* [Task requirements]: Among the entries below, only the lines starting at the one with "tournament) [n -S] |" and ending at the one with "book [n -S] |", both included, are to be printed exactly.

* [Data excerpts]:
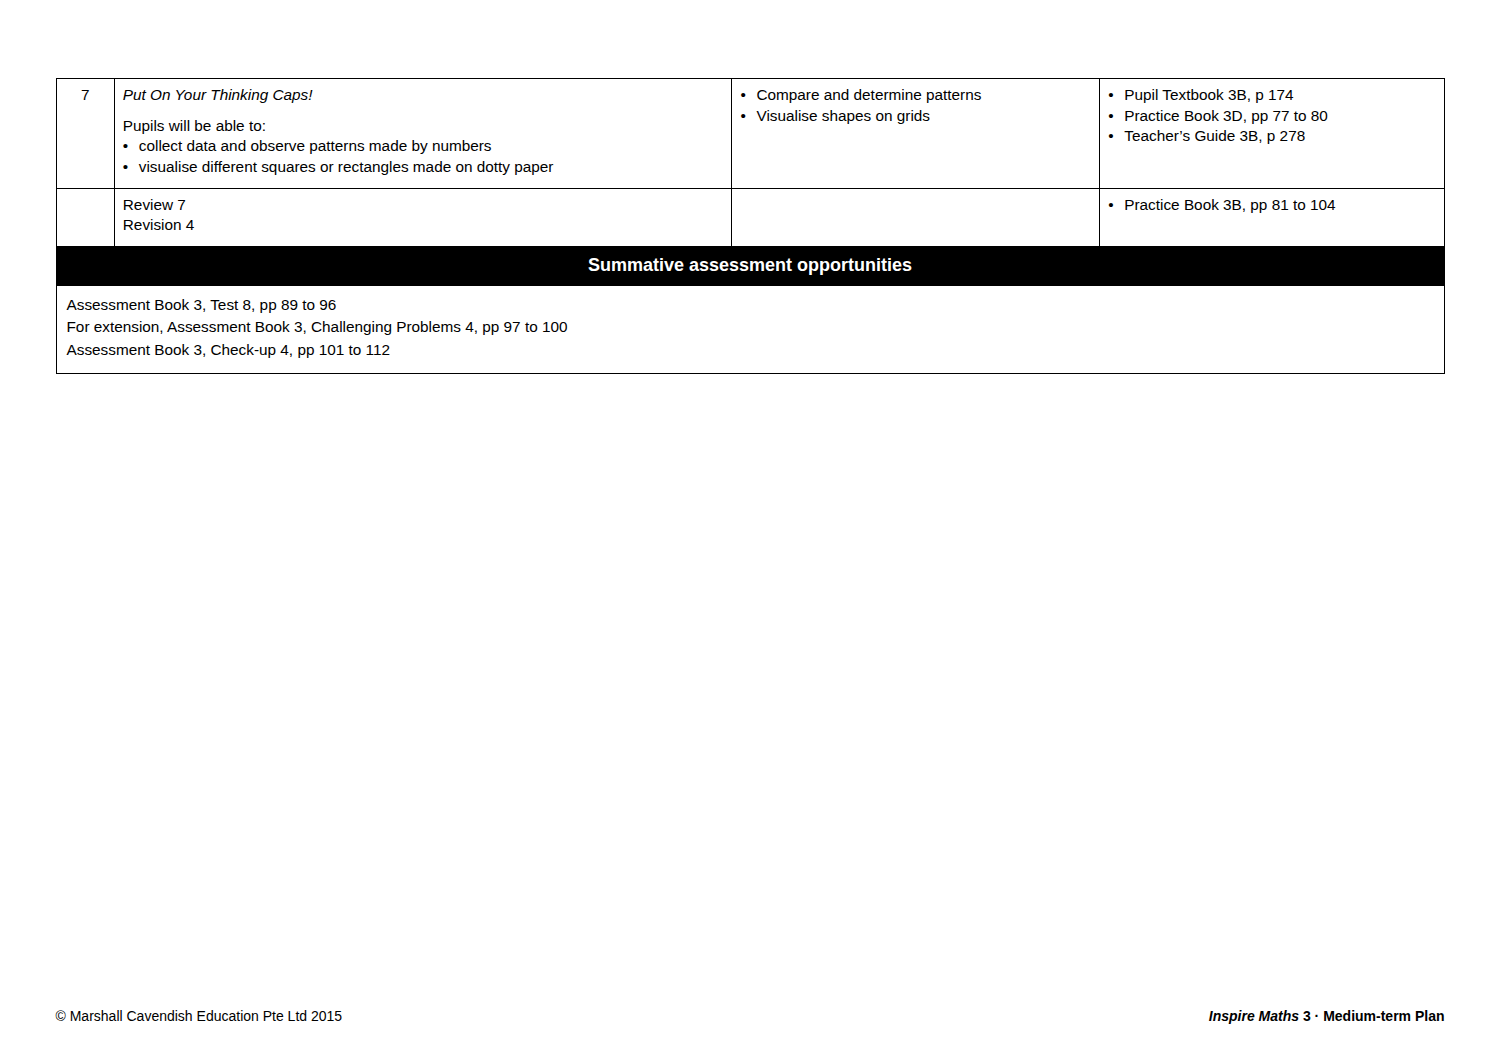| 7 | Put On Your Thinking Caps! Pupils will be able to: collect data and observe patterns made by numbers visualise different squares or rectangles made on dotty paper | Compare and determine patterns Visualise shapes on grids | Pupil Textbook 3B, p 174 Practice Book 3D, pp 77 to 80 Teacher’s Guide 3B, p 278 |
| | Review 7 Revision 4 | | Practice Book 3B, pp 81 to 104 |
Summative assessment opportunities
Assessment Book 3, Test 8, pp 89 to 96
For extension, Assessment Book 3, Challenging Problems 4, pp 97 to 100
Assessment Book 3, Check-up 4, pp 101 to 112
© Marshall Cavendish Education Pte Ltd 2015
Inspire Maths 3 · Medium-term Plan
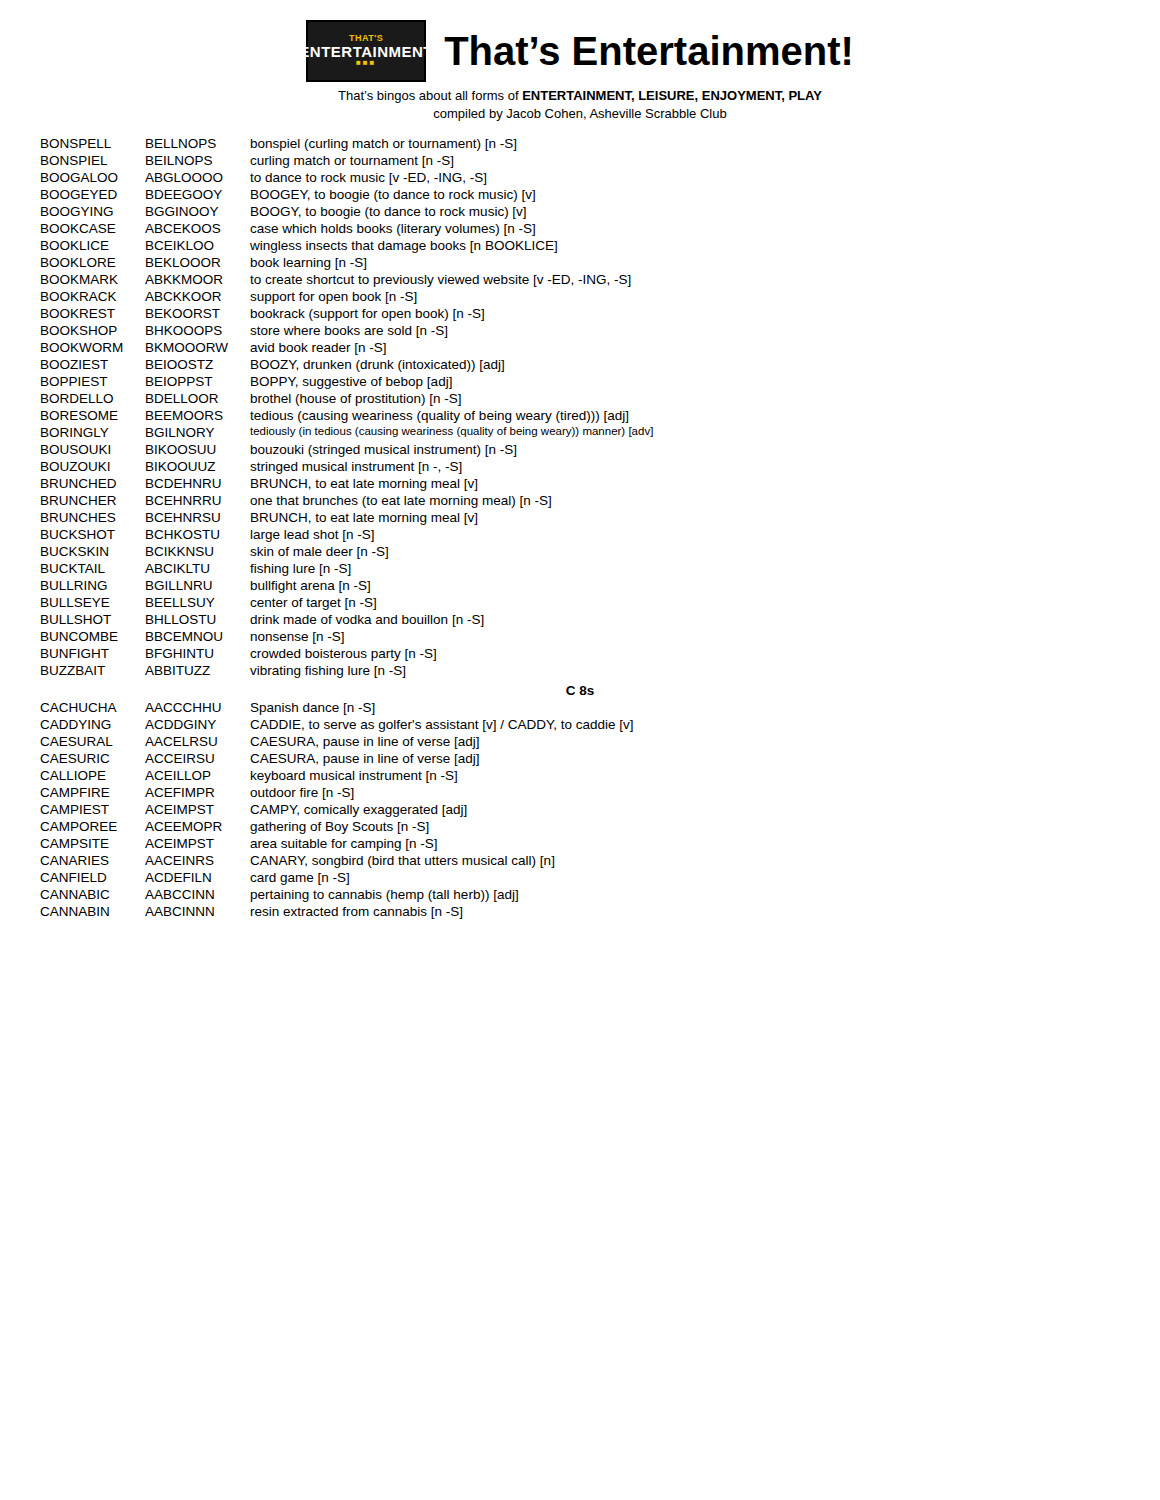THAT'S ENTERTAINMENT ■■■
That’s Entertainment!
That’s bingos about all forms of ENTERTAINMENT, LEISURE, ENJOYMENT, PLAY
compiled by Jacob Cohen, Asheville Scrabble Club
| BONSPELL | BELLNOPS | bonspiel (curling match or tournament) [n -S] |
| BONSPIEL | BEILNOPS | curling match or tournament [n -S] |
| BOOGALOO | ABGLOOOO | to dance to rock music [v -ED, -ING, -S] |
| BOOGEYED | BDEEGOOY | BOOGEY, to boogie (to dance to rock music) [v] |
| BOOGYING | BGGINOOY | BOOGY, to boogie (to dance to rock music) [v] |
| BOOKCASE | ABCEKOOS | case which holds books (literary volumes) [n -S] |
| BOOKLICE | BCEIKLOO | wingless insects that damage books [n BOOKLICE] |
| BOOKLORE | BEKLOOOR | book learning [n -S] |
| BOOKMARK | ABKKMOOR | to create shortcut to previously viewed website [v -ED, -ING, -S] |
| BOOKRACK | ABCKKOOR | support for open book [n -S] |
| BOOKREST | BEKOORST | bookrack (support for open book) [n -S] |
| BOOKSHOP | BHKOOOPS | store where books are sold [n -S] |
| BOOKWORM | BKMOOORW | avid book reader [n -S] |
| BOOZIEST | BEIOOSTZ | BOOZY, drunken (drunk (intoxicated)) [adj] |
| BOPPIEST | BEIOPPST | BOPPY, suggestive of bebop [adj] |
| BORDELLO | BDELLOOR | brothel (house of prostitution) [n -S] |
| BORESOME | BEEMOORS | tedious (causing weariness (quality of being weary (tired))) [adj] |
| BORINGLY | BGILNORY | tediously (in tedious (causing weariness (quality of being weary)) manner) [adv] |
| BOUSOUKI | BIKOOSUU | bouzouki (stringed musical instrument) [n -S] |
| BOUZOUKI | BIKOOUUZ | stringed musical instrument [n -, -S] |
| BRUNCHED | BCDEHNRU | BRUNCH, to eat late morning meal [v] |
| BRUNCHER | BCEHNRRU | one that brunches (to eat late morning meal) [n -S] |
| BRUNCHES | BCEHNRSU | BRUNCH, to eat late morning meal [v] |
| BUCKSHOT | BCHKOSTU | large lead shot [n -S] |
| BUCKSKIN | BCIKKNSU | skin of male deer [n -S] |
| BUCKTAIL | ABCIKLTU | fishing lure [n -S] |
| BULLRING | BGILLNRU | bullfight arena [n -S] |
| BULLSEYE | BEELLSUY | center of target [n -S] |
| BULLSHOT | BHLLOSTU | drink made of vodka and bouillon [n -S] |
| BUNCOMBE | BBCEMNOU | nonsense [n -S] |
| BUNFIGHT | BFGHINTU | crowded boisterous party [n -S] |
| BUZZBAIT | ABBITUZZ | vibrating fishing lure [n -S] |
| C 8s |
| CACHUCHA | AACCCHHU | Spanish dance [n -S] |
| CADDYING | ACDDGINY | CADDIE, to serve as golfer's assistant [v] / CADDY, to caddie [v] |
| CAESURAL | AACELRSU | CAESURA, pause in line of verse [adj] |
| CAESURIC | ACCEIRSU | CAESURA, pause in line of verse [adj] |
| CALLIOPE | ACEILLOP | keyboard musical instrument [n -S] |
| CAMPFIRE | ACEFIMPR | outdoor fire [n -S] |
| CAMPIEST | ACEIMPST | CAMPY, comically exaggerated [adj] |
| CAMPOREE | ACEEMOPR | gathering of Boy Scouts [n -S] |
| CAMPSITE | ACEIMPST | area suitable for camping [n -S] |
| CANARIES | AACEINRS | CANARY, songbird (bird that utters musical call) [n] |
| CANFIELD | ACDEFILN | card game [n -S] |
| CANNABIC | AABCCINN | pertaining to cannabis (hemp (tall herb)) [adj] |
| CANNABIN | AABCINNN | resin extracted from cannabis [n -S] |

* [Written response]:
| BONSPELL | BELLNOPS | bonspiel (curling match or tournament) [n -S] |
| BONSPIEL | BEILNOPS | curling match or tournament [n -S] |
| BOOGALOO | ABGLOOOO | to dance to rock music [v -ED, -ING, -S] |
| BOOGEYED | BDEEGOOY | BOOGEY, to boogie (to dance to rock music) [v] |
| BOOGYING | BGGINOOY | BOOGY, to boogie (to dance to rock music) [v] |
| BOOKCASE | ABCEKOOS | case which holds books (literary volumes) [n -S] |
| BOOKLICE | BCEIKLOO | wingless insects that damage books [n BOOKLICE] |
| BOOKLORE | BEKLOOOR | book learning [n -S] |
| BOOKMARK | ABKKMOOR | to create shortcut to previously viewed website [v -ED, -ING, -S] |
| BOOKRACK | ABCKKOOR | support for open book [n -S] |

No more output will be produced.